Crier comme la veuve, méprisée en raison de sa situation. Crier comme Bartimée, identifié à un pécheur. Crier sa foi comme cette femme païenne. Autant de cris pour plus d’équité, d’attitudes de pauvres sans défense, sans autre moyen pour se faire entendre et montrer qu’ils existent aussi. Les deux ne se sont pas apitoyés sur leur sort. Ils ont foi dans leur cri qui sort de leur cœur. Ils ne craignent pas de faire du bruit comme lorsqu’on frappe à une porte avec insistance.
La foi est un cri. La prière est un cri. Le croyant est un crieur comme Moïse implorant Dieu d’apaiser sa colère (cf. Ex 32,7-14), comme Pierre marchant sur la mer (cf. Mt 14, 30). Cette femme ne faisait pas sa prière. Elle ne rabâchait pas comme les païens (Mt 6, 7). Elle n’était que prière et élan, citant ainsi la petite Thérèse. Son geste est audacieux, a quelque chose de grand. Il exprime sa capacité de verbaliser sa faim de justice et d’équité. N’étouffez pas vos rêves, écrit le pape dans son exhortation apostolique (Le Christ vit) adressée aux jeunes. Crier est quelque chose de très humain qui exige beaucoup d’authenticité et de courage (cf. Lc 18, 1). Crier, c’est noble.

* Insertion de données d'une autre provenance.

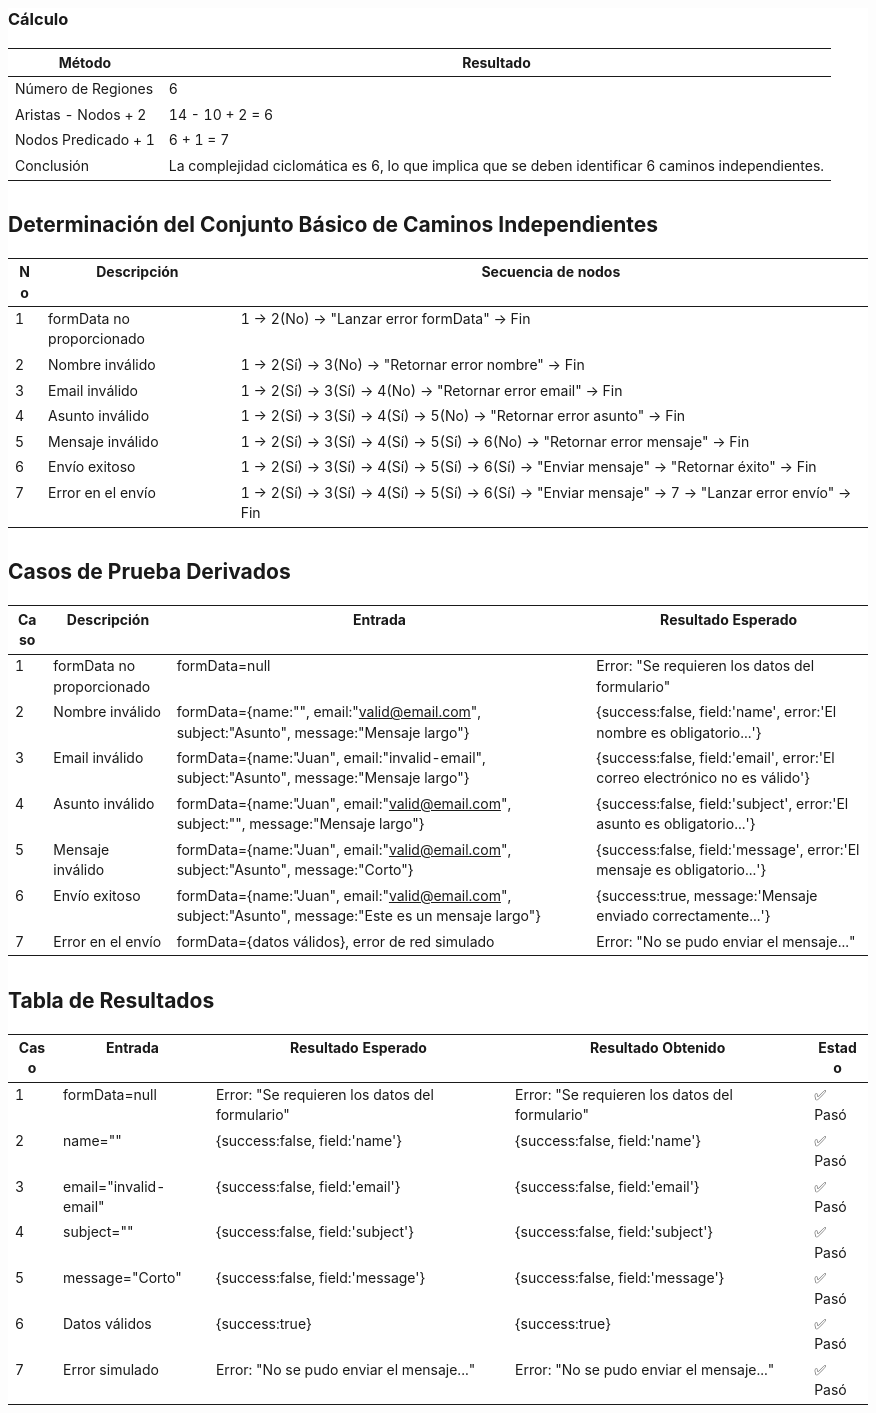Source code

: ### Cálculo

| Método             | Resultado                                                                                           |
| ------------------- | --------------------------------------------------------------------------------------------------- |
| Número de Regiones | 6                                                                                                   |
| Aristas - Nodos + 2 | 14 - 10 + 2 = 6                                                                                     |
| Nodos Predicado + 1 | 6 + 1 = 7                                                                                           |
| Conclusión         | La complejidad ciclomática es 6, lo que implica que se deben identificar 6 caminos independientes. |

## Determinación del Conjunto Básico de Caminos Independientes

| No | Descripción              | Secuencia de nodos                                                                                           |
| -- | ------------------------- | ------------------------------------------------------------------------------------------------------------ |
| 1  | formData no proporcionado | 1 → 2(No) → "Lanzar error formData" → Fin                                                                 |
| 2  | Nombre inválido          | 1 → 2(Sí) → 3(No) → "Retornar error nombre" → Fin                                                       |
| 3  | Email inválido           | 1 → 2(Sí) → 3(Sí) → 4(No) → "Retornar error email" → Fin                                              |
| 4  | Asunto inválido          | 1 → 2(Sí) → 3(Sí) → 4(Sí) → 5(No) → "Retornar error asunto" → Fin                                   |
| 5  | Mensaje inválido         | 1 → 2(Sí) → 3(Sí) → 4(Sí) → 5(Sí) → 6(No) → "Retornar error mensaje" → Fin                        |
| 6  | Envío exitoso            | 1 → 2(Sí) → 3(Sí) → 4(Sí) → 5(Sí) → 6(Sí) → "Enviar mensaje" → "Retornar éxito" → Fin          |
| 7  | Error en el envío        | 1 → 2(Sí) → 3(Sí) → 4(Sí) → 5(Sí) → 6(Sí) → "Enviar mensaje" → 7 → "Lanzar error envío" → Fin |

## Casos de Prueba Derivados

| Caso | Descripción              | Entrada                                                                                               | Resultado Esperado                                                           |
| ---- | ------------------------- | ----------------------------------------------------------------------------------------------------- | ---------------------------------------------------------------------------- |
| 1    | formData no proporcionado | formData=null                                                                                         | Error: "Se requieren los datos del formulario"                               |
| 2    | Nombre inválido          | formData={name:"", email:"valid@email.com", subject:"Asunto", message:"Mensaje largo"}                | {success:false, field:'name', error:'El nombre es obligatorio...'}           |
| 3    | Email inválido           | formData={name:"Juan", email:"invalid-email", subject:"Asunto", message:"Mensaje largo"}              | {success:false, field:'email', error:'El correo electrónico no es válido'} |
| 4    | Asunto inválido          | formData={name:"Juan", email:"valid@email.com", subject:"", message:"Mensaje largo"}                  | {success:false, field:'subject', error:'El asunto es obligatorio...'}        |
| 5    | Mensaje inválido         | formData={name:"Juan", email:"valid@email.com", subject:"Asunto", message:"Corto"}                    | {success:false, field:'message', error:'El mensaje es obligatorio...'}       |
| 6    | Envío exitoso            | formData={name:"Juan", email:"valid@email.com", subject:"Asunto", message:"Este es un mensaje largo"} | {success:true, message:'Mensaje enviado correctamente...'}                   |
| 7    | Error en el envío        | formData={datos válidos}, error de red simulado                                                      | Error: "No se pudo enviar el mensaje..."                                     |

## Tabla de Resultados

| Caso | Entrada               | Resultado Esperado                             | Resultado Obtenido                             | Estado   |
| ---- | --------------------- | ---------------------------------------------- | ---------------------------------------------- | -------- |
| 1    | formData=null         | Error: "Se requieren los datos del formulario" | Error: "Se requieren los datos del formulario" | ✅ Pasó |
| 2    | name=""               | {success:false, field:'name'}                  | {success:false, field:'name'}                  | ✅ Pasó |
| 3    | email="invalid-email" | {success:false, field:'email'}                 | {success:false, field:'email'}                 | ✅ Pasó |
| 4    | subject=""            | {success:false, field:'subject'}               | {success:false, field:'subject'}               | ✅ Pasó |
| 5    | message="Corto"       | {success:false, field:'message'}               | {success:false, field:'message'}               | ✅ Pasó |
| 6    | Datos válidos        | {success:true}                                 | {success:true}                                 | ✅ Pasó |
| 7    | Error simulado        | Error: "No se pudo enviar el mensaje..."       | Error: "No se pudo enviar el mensaje..."       | ✅ Pasó |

Ne pas crier, c’est vivre étouffé. Celui qui ne prie pas se damne, écrit saint Anselme qui ne parle pas de la prière dans le secret de sa chambre. On rapporte que dans une communauté quand on voit une sœur se retirer dans le bois, on la laisse seule. On sait qu’elle va crier, sortir d’elle-même ce qui l’étouffe dans sa vie personnelle, communautaire. Crier, ça sauve des vies. Ça libère. Il y a des gens qui disent que c’est inutile de consulter quand on a mal, que ça ne sert pas à grand-chose. Ces gens ont peur de crier. Ils vivent étouffés.

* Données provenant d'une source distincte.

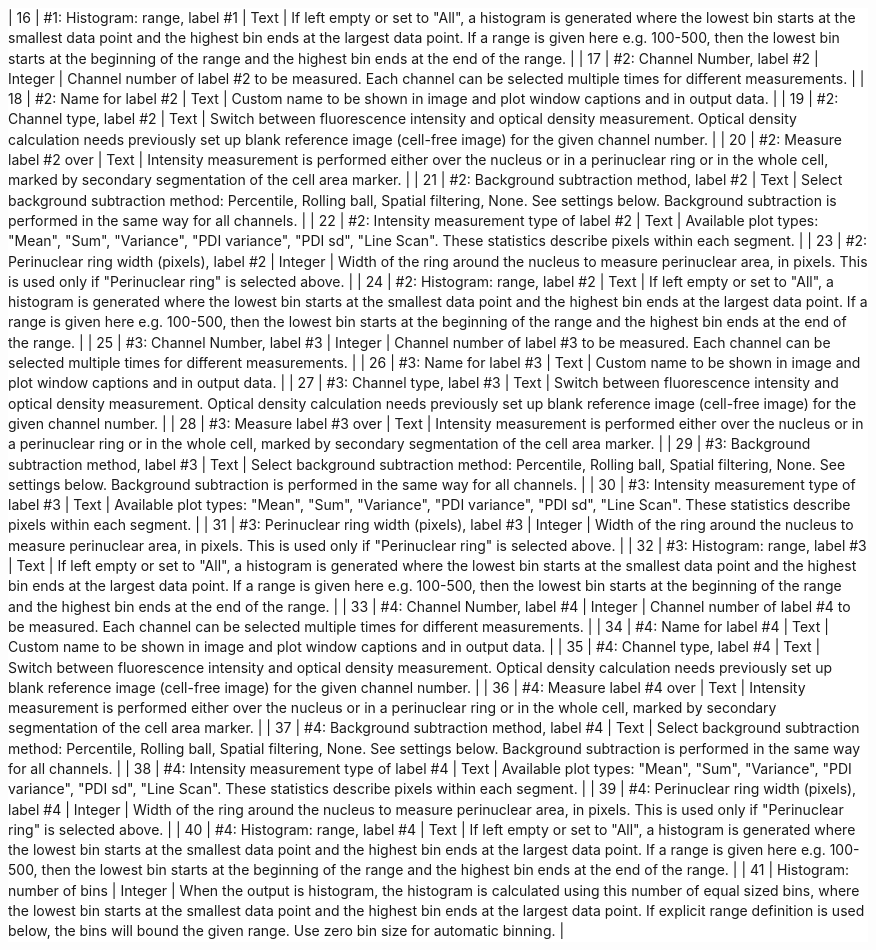 | 16 | #1: Histogram: range, label #1 | Text | If left empty or set to "All", a histogram is generated where the lowest bin starts at the smallest data point and the highest bin ends at the largest data point. If a range is given here e.g. 100-500, then the lowest bin starts at the beginning of the range and the highest bin ends at the end of the range. |
| 17 | #2: Channel Number, label #2 | Integer | Channel number of label #2 to be measured. Each channel can be selected multiple times for different measurements. |
| 18 | #2: Name for label #2 | Text | Custom name to be shown in image and plot window captions and in output data. |
| 19 | #2: Channel type, label #2 | Text | Switch between fluorescence intensity and optical density measurement. Optical density calculation needs previously set up blank reference image (cell-free image) for the given channel number. |
| 20 | #2: Measure label #2 over | Text | Intensity measurement is performed either over the nucleus or in a perinuclear ring or in the whole cell, marked by secondary segmentation of the cell area marker. |
| 21 | #2: Background subtraction method, label #2 | Text | Select background subtraction method: Percentile, Rolling ball, Spatial filtering, None. See settings below. Background subtraction is performed in the same way for all channels. |
| 22 | #2: Intensity measurement type of label #2 | Text | Available plot types: "Mean", "Sum", "Variance", "PDI variance", "PDI sd", "Line Scan". These statistics describe pixels within each segment. |
| 23 | #2: Perinuclear ring width (pixels), label #2 | Integer | Width of the ring around the nucleus to measure perinuclear area, in pixels. This is used only if "Perinuclear ring" is selected above. |
| 24 | #2: Histogram: range, label #2 | Text | If left empty or set to "All", a histogram is generated where the lowest bin starts at the smallest data point and the highest bin ends at the largest data point. If a range is given here e.g. 100-500, then the lowest bin starts at the beginning of the range and the highest bin ends at the end of the range. |
| 25 | #3: Channel Number, label #3 | Integer | Channel number of label #3 to be measured. Each channel can be selected multiple times for different measurements. |
| 26 | #3: Name for label #3 | Text | Custom name to be shown in image and plot window captions and in output data. |
| 27 | #3: Channel type, label #3 | Text | Switch between fluorescence intensity and optical density measurement. Optical density calculation needs previously set up blank reference image (cell-free image) for the given channel number. |
| 28 | #3: Measure label #3 over | Text | Intensity measurement is performed either over the nucleus or in a perinuclear ring or in the whole cell, marked by secondary segmentation of the cell area marker. |
| 29 | #3: Background subtraction method, label #3 | Text | Select background subtraction method: Percentile, Rolling ball, Spatial filtering, None. See settings below. Background subtraction is performed in the same way for all channels. |
| 30 | #3: Intensity measurement type of label #3 | Text | Available plot types: "Mean", "Sum", "Variance", "PDI variance", "PDI sd", "Line Scan". These statistics describe pixels within each segment. |
| 31 | #3: Perinuclear ring width (pixels), label #3 | Integer | Width of the ring around the nucleus to measure perinuclear area, in pixels. This is used only if "Perinuclear ring" is selected above. |
| 32 | #3: Histogram: range, label #3 | Text | If left empty or set to "All", a histogram is generated where the lowest bin starts at the smallest data point and the highest bin ends at the largest data point. If a range is given here e.g. 100-500, then the lowest bin starts at the beginning of the range and the highest bin ends at the end of the range. |
| 33 | #4: Channel Number, label #4 | Integer | Channel number of label #4 to be measured. Each channel can be selected multiple times for different measurements. |
| 34 | #4: Name for label #4 | Text | Custom name to be shown in image and plot window captions and in output data. |
| 35 | #4: Channel type, label #4 | Text | Switch between fluorescence intensity and optical density measurement. Optical density calculation needs previously set up blank reference image (cell-free image) for the given channel number. |
| 36 | #4: Measure label #4 over | Text | Intensity measurement is performed either over the nucleus or in a perinuclear ring or in the whole cell, marked by secondary segmentation of the cell area marker. |
| 37 | #4: Background subtraction method, label #4 | Text | Select background subtraction method: Percentile, Rolling ball, Spatial filtering, None. See settings below. Background subtraction is performed in the same way for all channels. |
| 38 | #4: Intensity measurement type of label #4 | Text | Available plot types: "Mean", "Sum", "Variance", "PDI variance", "PDI sd", "Line Scan". These statistics describe pixels within each segment. |
| 39 | #4: Perinuclear ring width (pixels), label #4 | Integer | Width of the ring around the nucleus to measure perinuclear area, in pixels. This is used only if "Perinuclear ring" is selected above. |
| 40 | #4: Histogram: range, label #4 | Text | If left empty or set to "All", a histogram is generated where the lowest bin starts at the smallest data point and the highest bin ends at the largest data point. If a range is given here e.g. 100-500, then the lowest bin starts at the beginning of the range and the highest bin ends at the end of the range. |
| 41 | Histogram: number of bins | Integer | When the output is histogram, the histogram is calculated using this number of equal sized bins, where the lowest bin starts at the smallest data point and the highest bin ends at the largest data point. If explicit range definition is used below, the bins will bound the given range. Use zero bin size for automatic binning. |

Le cri-prière n’est pas pour autant une sorte de baguette magique. Jésus crie vers son Père sans réponse apparente (cf. Héb 5, 7) en ajoutant non comme je veux, mais comme tu veux (cf. Mt 26,39). Dans son style imagé qui lui est propre, le pape décrit que la prière ne passe pas par l’estomac qui la digère. Elle sort crue. Elle est un cri avant digestion. Un cri avant diplomatie. Elle commence avec la vie elle-même. Jésus ne veut pas éteindre l’humain, il ne veut pas l’anesthésier. Il ne veut pas que nous modérions les questions et les requêtes en apprenant à tout supporter[1].
Je termine par une image. Il faut une longue piste à un avion pour décoller du sol et prendre son envol. Il faut beaucoup de temps pour décoller de nos cris, prendre notre envol vers le Père qui sait ce dont nous avons besoin. Notre vie est faite d’alternance entre notre envol paisible vers le Père et notre longue marche pénible sur le sol. Elle est un perpétuel recommencement à rouler sur la piste pour finalement prendre notre envol vers le Père. AMEN.